Christian LACHAL : « Le partage du traumatisme. Contre-transferts avec les patients traumatisés »

Grenoble : La Pensée Sauvage. Bibliothèque de L’autre, collection trauma, 2006.

Christian LACHAL est psychiatre et psychanalyste à Clermond-Ferrand.

Le contre-transfert est pour le clinicien le complément nécessaire du transfert, instrument central de la relation thérapeutique, ainsi que Freud l’avait montré, en en faisant l’axe du traitement psychanalytique. Mais on parle en fait souvent plus de transfert que de contre-transfert, même si, selon la formule classique de Neyraut [1], « … le contre-transfert précède le transfert ». D’importants débats ont pourtant surgi dans l’histoire de la psychanalyse sur ce que l’on pouvait faire de cette composante de la cure [2], peut-être la plus embarrassante. En fait, transfert et contre-transfert sont bien un couple indissociable dont les mouvements sont des instruments particulièrement révélateurs de la vie psychique du patient.

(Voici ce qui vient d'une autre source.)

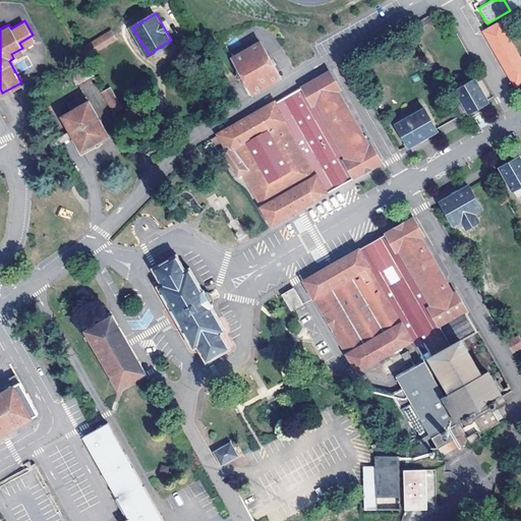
[(520,59),(500,22),(484,32),(515,85),(520,81),(520,59)]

Georges Devereux fut l’un des rares auteurs à montrer le côté très actif, et non pas seulement réactif, du contre-transfert en situation clinique, mais plus largement dans les « sciences du comportement », en particulier dans un cadre transculturel, où il apparaît sans doute de manière la plus flagrante.
C’est aussi spécialement le cas pour la clinique humanitaire à laquelle Christian Lachal se réfère plus spécialement ici, quand il s’agit de soigner des patients traumatisés sur les terrains de guerre qu’il connaît bien ayant mené nombre de missions pour le compte de MSF. L’originalité et le talent de son auteur, bien connus par les lecteurs de L’autre, sont de reprendre la définition du couple transfert/contre-transfert dans sa dimension transculturelle et de montrer ce qu’il induit chez le thérapeute, confronté à des blessures psychiques extrêmes. Ceci n’avait jamais été vraiment étudié avec cette intensité et cette minutie. Outre l’utilité pour les cliniciens amenés à travailler dans ce cadre, ceci permet aux autres d’approfondir une notion qui, bien qu’on en parle souvent avec légèreté, ne peut être que dérangeante, dans quelque situation où l’on se trouve.
L’analyse de l’auteur est extrêmement précise, son texte dense, toujours lisible. Le travail clinique s’appuie sur des théorisations très actuelles, comme celle de Daniel Stem. Avec Christian Lachal, nous sommes en présence d’une psychanalyse qui ne se paye pas de mots, nourrie de concepts dont la scientificité ne provient pas d’a priori mais d’abord de l’exigence descriptive. La notion de « scénario émergent », construite dans la continuité de l’expérience narrative de Ricœur, clarifie ce que fait le psychanalyste, en présence de patients marqués par un vécu proprement intransmissible. Et c’est d’abord dans la deuxième partie du livre, consacrée au contre-transfert dans la clinique des dyades mères-bébés ayant vécu ce type d’expérience que ce travail donne toute sa mesure. S’interrogeant sur la part de chacun des partenaires de cette dyade, il combine une science très fine des interactions précoces, à chaque stade de la petite enfance, avec les réactions du thérapeute, y compris quand il est seul avec l’enfant. L’analyse de ce qui est, en fait, une triade en terrain humanitaire apparaît donc, au-delà de sa spécificité, comme un enrichissement remarquable à une clinique plus quotidienne, que jadis Serge Lebovici illustra avec le talent que l’on sait.

François GIRAUD, in : L’autre. Cliniques, cultures et sociétés, 2007, vol. 8, n° 2 : 295

Notes :

1. Michel Neyraut, Le transfert. Paris : P. U. F., Le fil rouge ; 1974.
2. P Heimann, M. Little, L. Tower, A. Reich Le contre-transfert, Paris : Navarin éditeur ; 1987.